▶ _Task goal_:
In the copy, include no pictures. Reproduce the rest of the entries exactly.

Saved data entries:
# # #

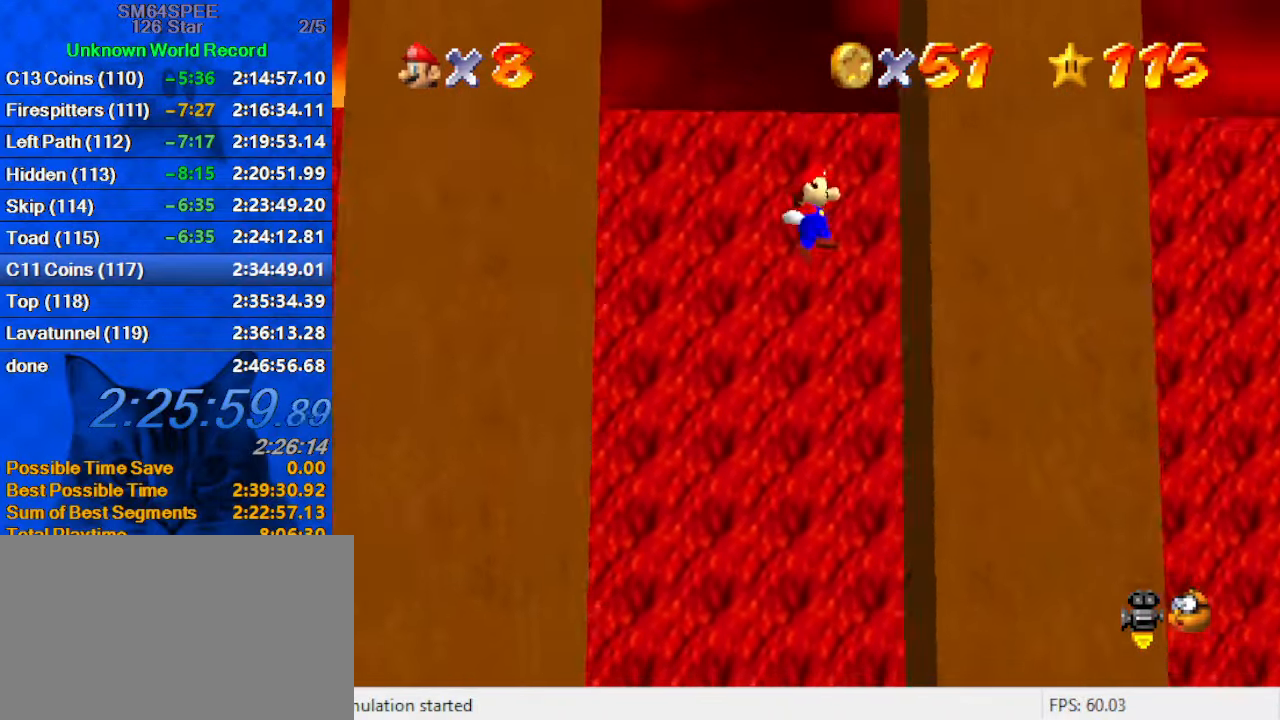
{"keys": ["left"], "events": [[167, "shift", "down"], [300, "right", "up"], [300, "shift", "up"], [367, "left", "down"]]}
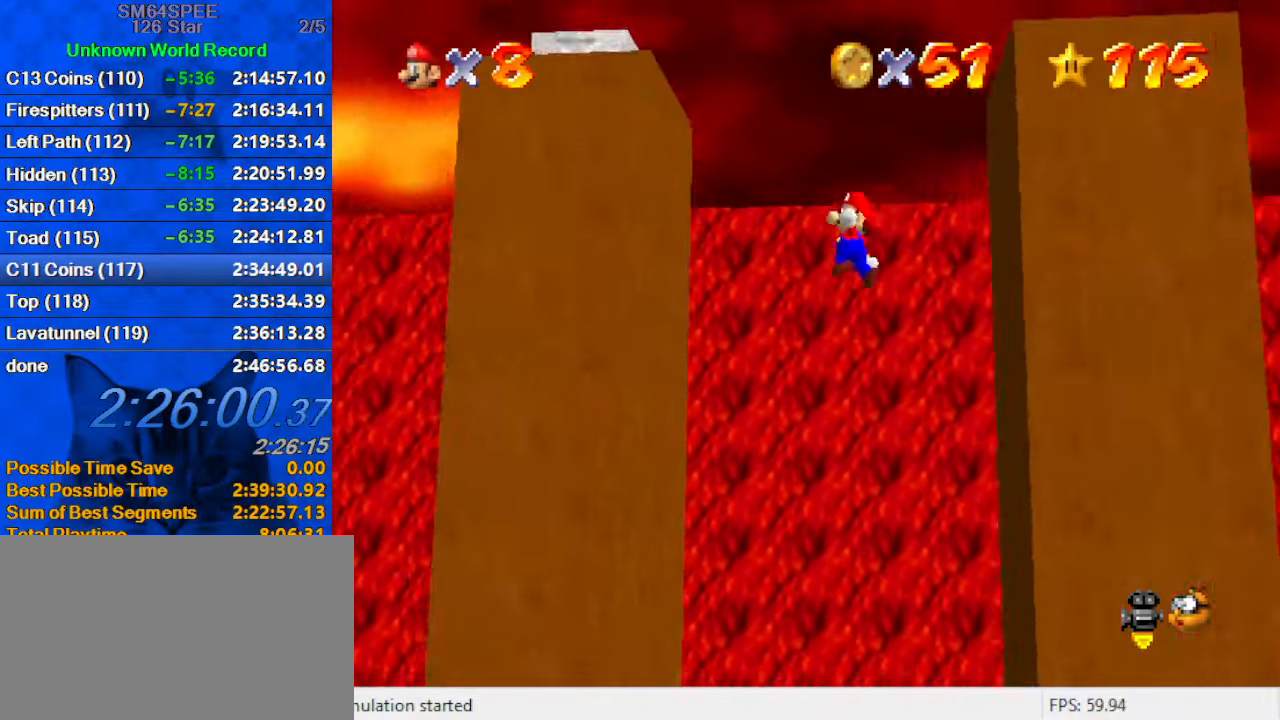
{"keys": ["right"], "events": [[367, "right", "down"], [434, "left", "up"], [434, "shift", "down"], [500, "shift", "up"]]}
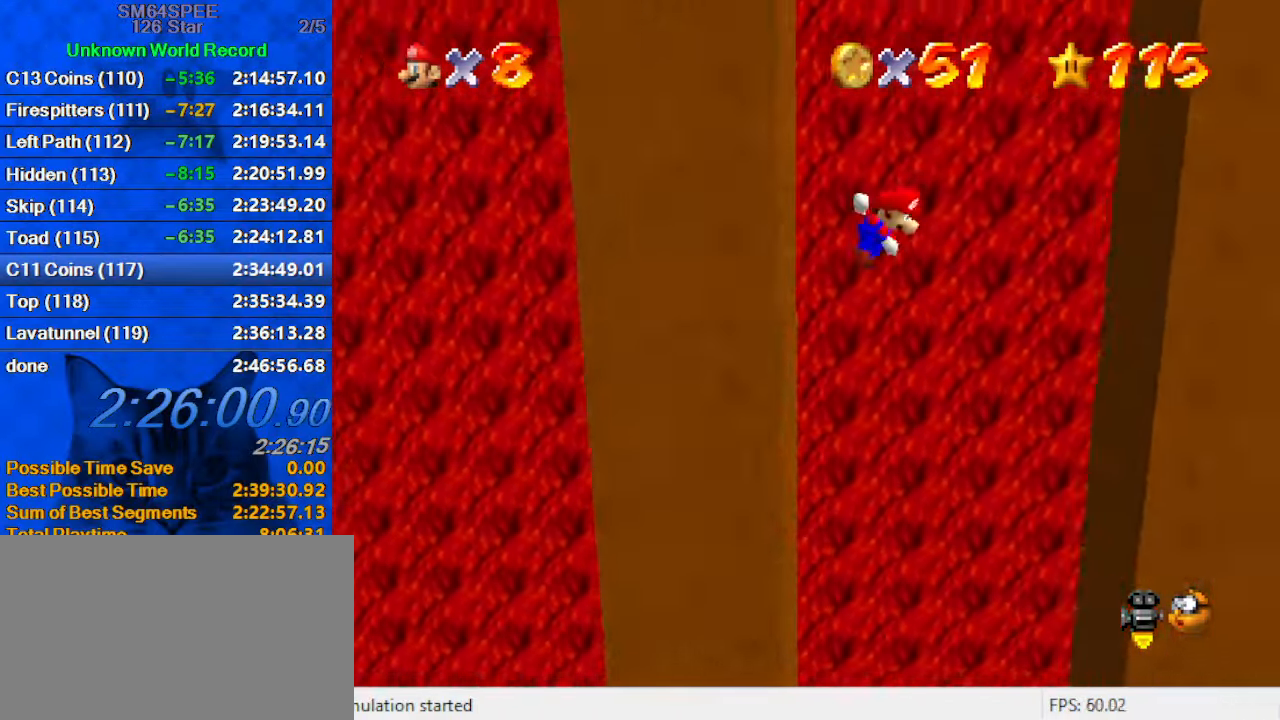
{"keys": ["right", "shift"], "events": [[434, "shift", "down"]]}
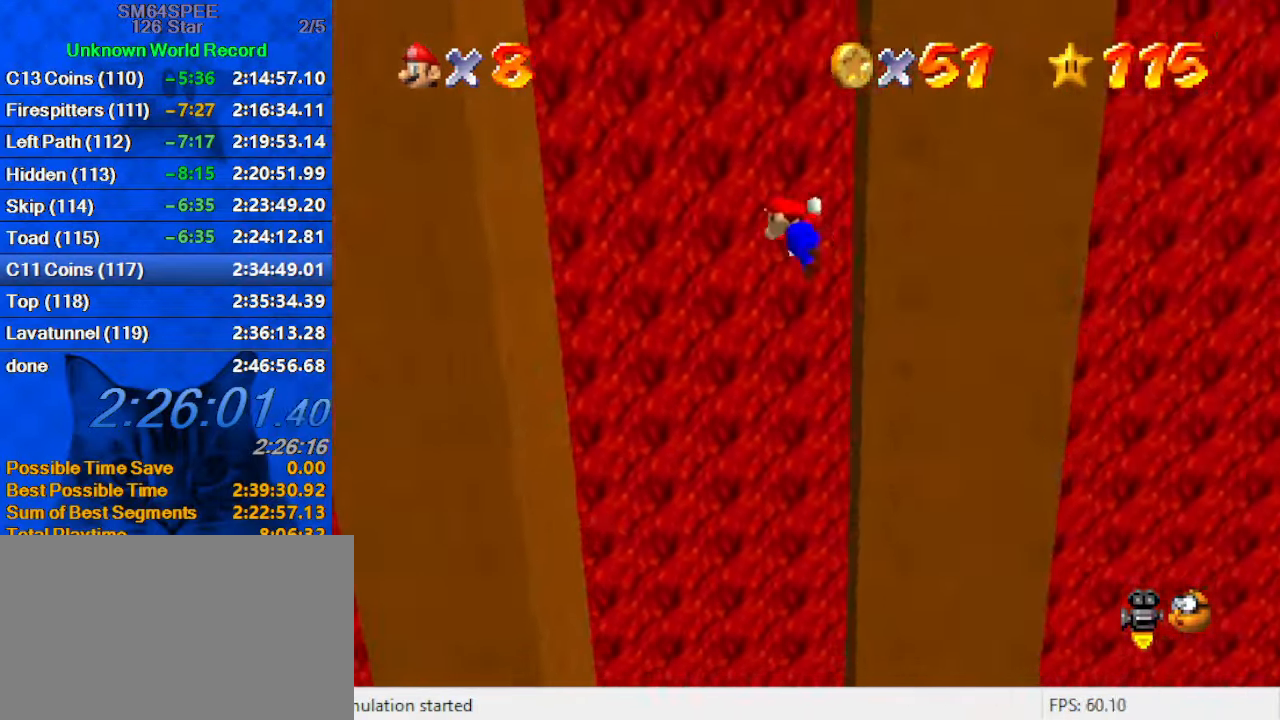
{"keys": ["left"], "events": [[34, "shift", "up"], [67, "left", "down"], [67, "right", "up"]]}
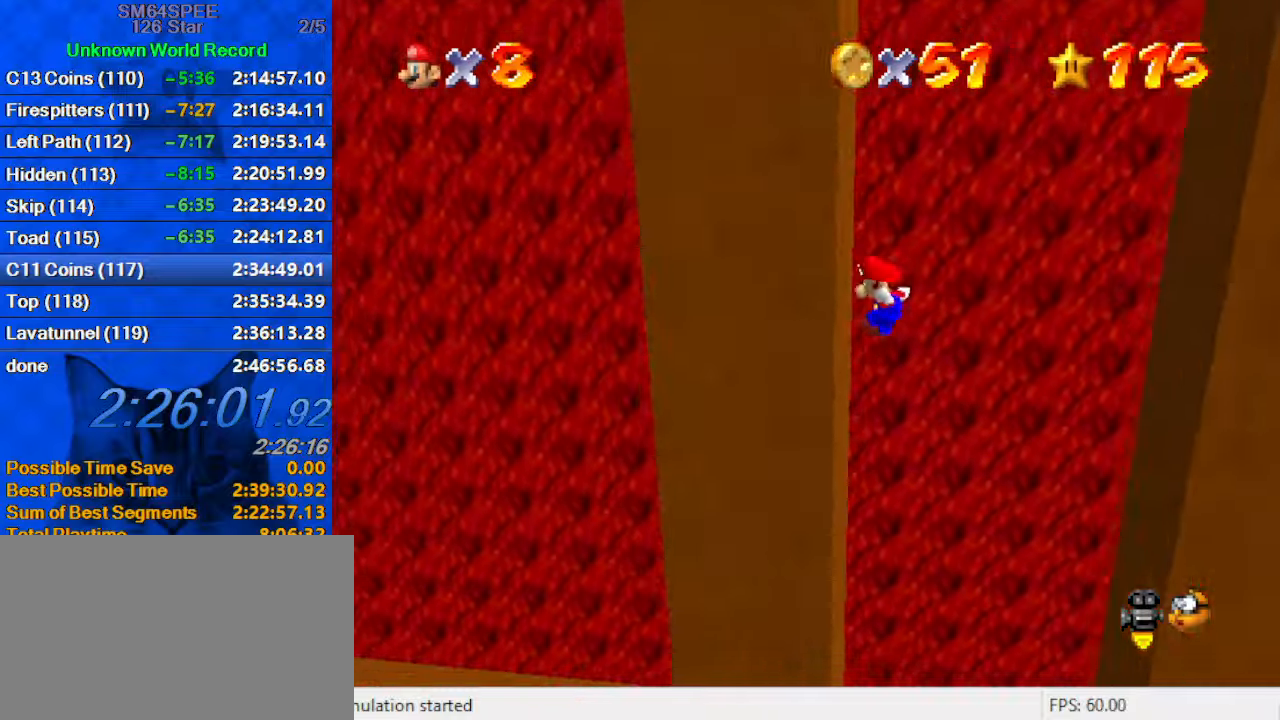
{"keys": ["right"], "events": [[33, "right", "down"], [100, "left", "up"], [100, "shift", "down"], [366, "shift", "up"]]}
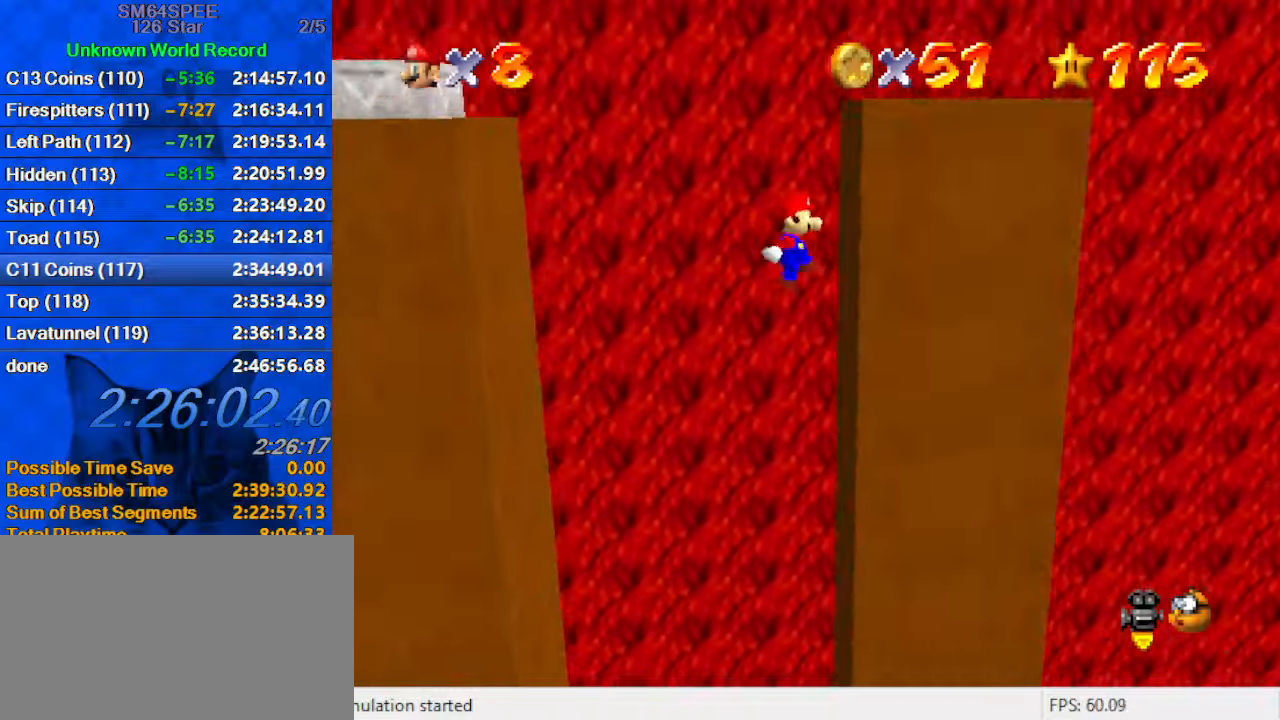
{"keys": ["right", "shift"], "events": [[100, "left", "down"], [100, "shift", "down"], [166, "right", "up"], [433, "left", "up"], [466, "right", "down"]]}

# # #

▶ _Answer for this exercise_:
{"keys": ["left"], "events": [[167, "shift", "down"], [300, "right", "up"], [300, "shift", "up"], [367, "left", "down"]]}
{"keys": ["right"], "events": [[367, "right", "down"], [434, "left", "up"], [434, "shift", "down"], [500, "shift", "up"]]}
{"keys": ["right", "shift"], "events": [[434, "shift", "down"]]}
{"keys": ["left"], "events": [[34, "shift", "up"], [67, "left", "down"], [67, "right", "up"]]}
{"keys": ["right"], "events": [[33, "right", "down"], [100, "left", "up"], [100, "shift", "down"], [366, "shift", "up"]]}
{"keys": ["right", "shift"], "events": [[100, "left", "down"], [100, "shift", "down"], [166, "right", "up"], [433, "left", "up"], [466, "right", "down"]]}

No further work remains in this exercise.